> RECORDS PROVIDED
/---
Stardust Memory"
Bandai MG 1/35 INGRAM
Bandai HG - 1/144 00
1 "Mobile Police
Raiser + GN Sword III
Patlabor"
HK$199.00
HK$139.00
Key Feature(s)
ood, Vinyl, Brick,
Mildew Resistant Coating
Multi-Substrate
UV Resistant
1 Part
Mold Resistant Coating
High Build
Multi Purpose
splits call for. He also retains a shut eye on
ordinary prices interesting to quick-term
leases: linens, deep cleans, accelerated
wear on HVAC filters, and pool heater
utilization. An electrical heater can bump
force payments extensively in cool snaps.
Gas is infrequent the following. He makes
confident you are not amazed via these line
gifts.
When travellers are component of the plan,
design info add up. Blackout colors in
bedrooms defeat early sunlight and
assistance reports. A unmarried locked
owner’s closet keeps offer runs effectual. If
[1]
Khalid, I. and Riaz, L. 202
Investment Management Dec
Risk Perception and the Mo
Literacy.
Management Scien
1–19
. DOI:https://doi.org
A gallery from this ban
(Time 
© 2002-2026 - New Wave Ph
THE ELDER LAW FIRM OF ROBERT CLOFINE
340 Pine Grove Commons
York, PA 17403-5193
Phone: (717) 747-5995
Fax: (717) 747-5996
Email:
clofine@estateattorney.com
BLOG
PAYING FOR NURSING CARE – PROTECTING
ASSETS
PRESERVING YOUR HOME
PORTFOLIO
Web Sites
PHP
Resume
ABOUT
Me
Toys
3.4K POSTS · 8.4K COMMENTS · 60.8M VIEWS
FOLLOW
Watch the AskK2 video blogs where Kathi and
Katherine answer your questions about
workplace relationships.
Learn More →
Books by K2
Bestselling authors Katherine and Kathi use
\---
Could you retype all of the material word for word?

> EXERCISE OUTPUT
Stardust Memory"
Bandai MG 1/35 INGRAM
Bandai HG - 1/144 00
1 "Mobile Police
Raiser + GN Sword III
Patlabor"
HK$199.00
HK$139.00
Key Feature(s)
ood, Vinyl, Brick,
Mildew Resistant Coating
Multi-Substrate
UV Resistant
1 Part
Mold Resistant Coating
High Build
Multi Purpose
splits call for. He also retains a shut eye on
ordinary prices interesting to quick-term
leases: linens, deep cleans, accelerated
wear on HVAC filters, and pool heater
utilization. An electrical heater can bump
force payments extensively in cool snaps.
Gas is infrequent the following. He makes
confident you are not amazed via these line
gifts.
When travellers are component of the plan,
design info add up. Blackout colors in
bedrooms defeat early sunlight and
assistance reports. A unmarried locked
owner’s closet keeps offer runs effectual. If
[1]
Khalid, I. and Riaz, L. 202
Investment Management Dec
Risk Perception and the Mo
Literacy.
Management Scien
1–19
. DOI:https://doi.org
A gallery from this ban
(Time 
© 2002-2026 - New Wave Ph
THE ELDER LAW FIRM OF ROBERT CLOFINE
340 Pine Grove Commons
York, PA 17403-5193
Phone: (717) 747-5995
Fax: (717) 747-5996
Email:
clofine@estateattorney.com
BLOG
PAYING FOR NURSING CARE – PROTECTING
ASSETS
PRESERVING YOUR HOME
PORTFOLIO
Web Sites
PHP
Resume
ABOUT
Me
Toys
3.4K POSTS · 8.4K COMMENTS · 60.8M VIEWS
FOLLOW
Watch the AskK2 video blogs where Kathi and
Katherine answer your questions about
workplace relationships.
Learn More →
Books by K2
Bestselling authors Katherine and Kathi use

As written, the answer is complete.